- **Work to complete**
Every line below must come back exactly as it stands, with the images omitted.

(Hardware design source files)
+ + + + + + +
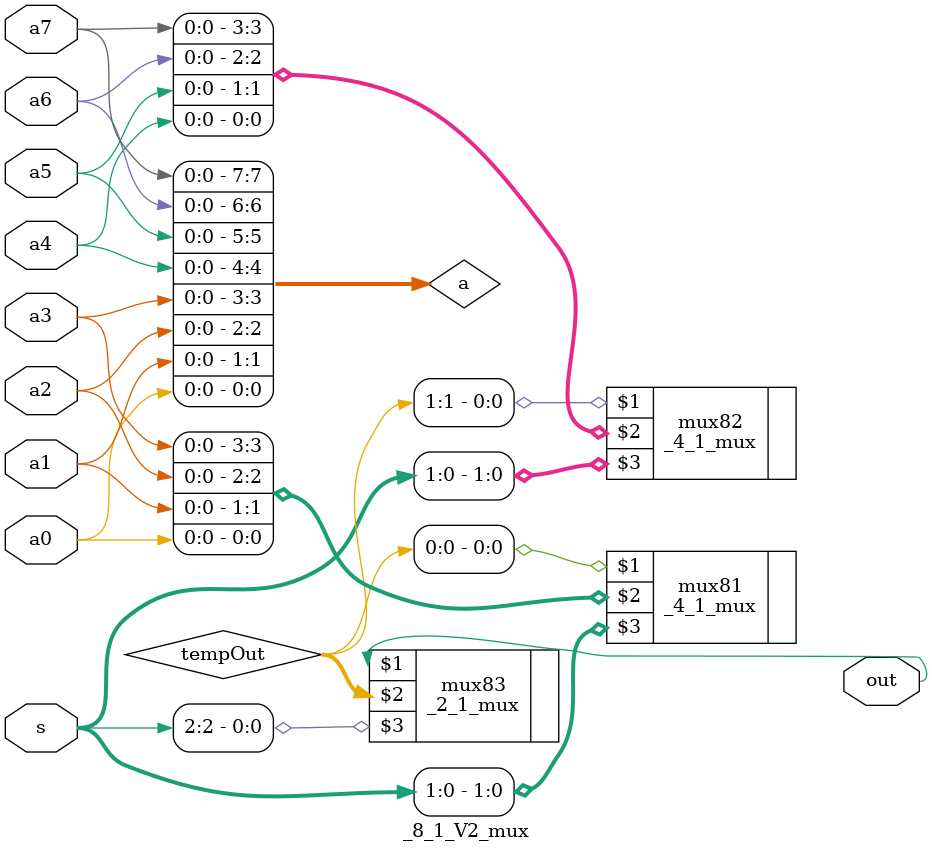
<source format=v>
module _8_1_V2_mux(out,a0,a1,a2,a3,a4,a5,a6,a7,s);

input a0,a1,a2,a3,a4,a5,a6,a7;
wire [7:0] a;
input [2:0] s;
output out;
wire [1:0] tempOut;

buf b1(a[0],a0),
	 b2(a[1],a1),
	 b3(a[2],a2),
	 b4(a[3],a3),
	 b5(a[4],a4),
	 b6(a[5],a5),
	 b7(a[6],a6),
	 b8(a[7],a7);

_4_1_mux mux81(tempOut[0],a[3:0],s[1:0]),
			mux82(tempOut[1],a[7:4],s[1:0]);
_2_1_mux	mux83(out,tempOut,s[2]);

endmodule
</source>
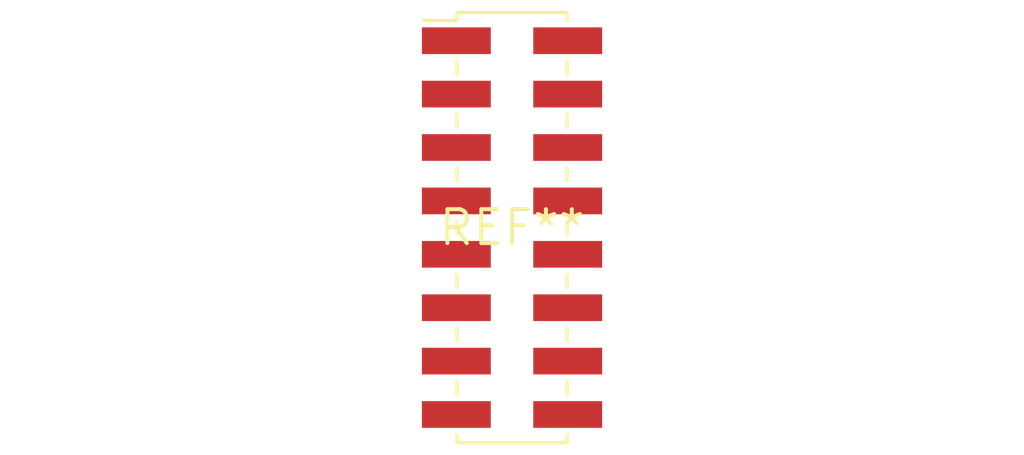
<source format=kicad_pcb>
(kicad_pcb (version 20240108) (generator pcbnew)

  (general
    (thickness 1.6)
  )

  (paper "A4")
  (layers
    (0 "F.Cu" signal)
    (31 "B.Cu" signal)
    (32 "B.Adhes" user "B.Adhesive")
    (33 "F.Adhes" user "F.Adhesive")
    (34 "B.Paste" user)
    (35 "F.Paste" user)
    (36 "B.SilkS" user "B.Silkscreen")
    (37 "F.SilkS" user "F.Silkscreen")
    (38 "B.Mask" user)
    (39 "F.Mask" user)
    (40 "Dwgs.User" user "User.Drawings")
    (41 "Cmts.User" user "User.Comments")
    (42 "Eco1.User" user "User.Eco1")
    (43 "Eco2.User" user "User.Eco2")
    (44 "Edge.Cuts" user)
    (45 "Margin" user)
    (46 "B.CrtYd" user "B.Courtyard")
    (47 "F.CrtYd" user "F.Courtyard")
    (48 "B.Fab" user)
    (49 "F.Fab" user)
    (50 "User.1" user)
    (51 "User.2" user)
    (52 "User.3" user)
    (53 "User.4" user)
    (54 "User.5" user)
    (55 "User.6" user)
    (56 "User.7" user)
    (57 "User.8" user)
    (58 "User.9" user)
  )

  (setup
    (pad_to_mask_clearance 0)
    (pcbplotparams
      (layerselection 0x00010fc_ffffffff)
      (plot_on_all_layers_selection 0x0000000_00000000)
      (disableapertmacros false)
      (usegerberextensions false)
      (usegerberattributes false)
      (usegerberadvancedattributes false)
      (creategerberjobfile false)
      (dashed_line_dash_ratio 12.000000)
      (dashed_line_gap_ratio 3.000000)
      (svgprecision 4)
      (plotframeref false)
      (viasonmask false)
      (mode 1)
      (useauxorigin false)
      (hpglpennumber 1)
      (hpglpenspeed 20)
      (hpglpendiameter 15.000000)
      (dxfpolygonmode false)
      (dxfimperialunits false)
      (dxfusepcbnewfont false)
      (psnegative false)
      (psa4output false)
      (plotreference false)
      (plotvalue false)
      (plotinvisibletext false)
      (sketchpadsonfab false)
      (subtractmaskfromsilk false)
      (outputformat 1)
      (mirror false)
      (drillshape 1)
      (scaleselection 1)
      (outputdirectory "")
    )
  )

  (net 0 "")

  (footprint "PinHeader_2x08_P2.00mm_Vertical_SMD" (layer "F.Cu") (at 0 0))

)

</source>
+ + + + + + +
- **Result for this exercise**
<source format=v>
module _8_1_V2_mux(out,a0,a1,a2,a3,a4,a5,a6,a7,s);

input a0,a1,a2,a3,a4,a5,a6,a7;
wire [7:0] a;
input [2:0] s;
output out;
wire [1:0] tempOut;

buf b1(a[0],a0),
	 b2(a[1],a1),
	 b3(a[2],a2),
	 b4(a[3],a3),
	 b5(a[4],a4),
	 b6(a[5],a5),
	 b7(a[6],a6),
	 b8(a[7],a7);

_4_1_mux mux81(tempOut[0],a[3:0],s[1:0]),
			mux82(tempOut[1],a[7:4],s[1:0]);
_2_1_mux	mux83(out,tempOut,s[2]);

endmodule
</source>
<source format=kicad_pcb>
(kicad_pcb (version 20240108) (generator pcbnew)

  (general
    (thickness 1.6)
  )

  (paper "A4")
  (layers
    (0 "F.Cu" signal)
    (31 "B.Cu" signal)
    (32 "B.Adhes" user "B.Adhesive")
    (33 "F.Adhes" user "F.Adhesive")
    (34 "B.Paste" user)
    (35 "F.Paste" user)
    (36 "B.SilkS" user "B.Silkscreen")
    (37 "F.SilkS" user "F.Silkscreen")
    (38 "B.Mask" user)
    (39 "F.Mask" user)
    (40 "Dwgs.User" user "User.Drawings")
    (41 "Cmts.User" user "User.Comments")
    (42 "Eco1.User" user "User.Eco1")
    (43 "Eco2.User" user "User.Eco2")
    (44 "Edge.Cuts" user)
    (45 "Margin" user)
    (46 "B.CrtYd" user "B.Courtyard")
    (47 "F.CrtYd" user "F.Courtyard")
    (48 "B.Fab" user)
    (49 "F.Fab" user)
    (50 "User.1" user)
    (51 "User.2" user)
    (52 "User.3" user)
    (53 "User.4" user)
    (54 "User.5" user)
    (55 "User.6" user)
    (56 "User.7" user)
    (57 "User.8" user)
    (58 "User.9" user)
  )

  (setup
    (pad_to_mask_clearance 0)
    (pcbplotparams
      (layerselection 0x00010fc_ffffffff)
      (plot_on_all_layers_selection 0x0000000_00000000)
      (disableapertmacros false)
      (usegerberextensions false)
      (usegerberattributes false)
      (usegerberadvancedattributes false)
      (creategerberjobfile false)
      (dashed_line_dash_ratio 12.000000)
      (dashed_line_gap_ratio 3.000000)
      (svgprecision 4)
      (plotframeref false)
      (viasonmask false)
      (mode 1)
      (useauxorigin false)
      (hpglpennumber 1)
      (hpglpenspeed 20)
      (hpglpendiameter 15.000000)
      (dxfpolygonmode false)
      (dxfimperialunits false)
      (dxfusepcbnewfont false)
      (psnegative false)
      (psa4output false)
      (plotreference false)
      (plotvalue false)
      (plotinvisibletext false)
      (sketchpadsonfab false)
      (subtractmaskfromsilk false)
      (outputformat 1)
      (mirror false)
      (drillshape 1)
      (scaleselection 1)
      (outputdirectory "")
    )
  )

  (net 0 "")

  (footprint "PinHeader_2x08_P2.00mm_Vertical_SMD" (layer "F.Cu") (at 0 0))

)

</source>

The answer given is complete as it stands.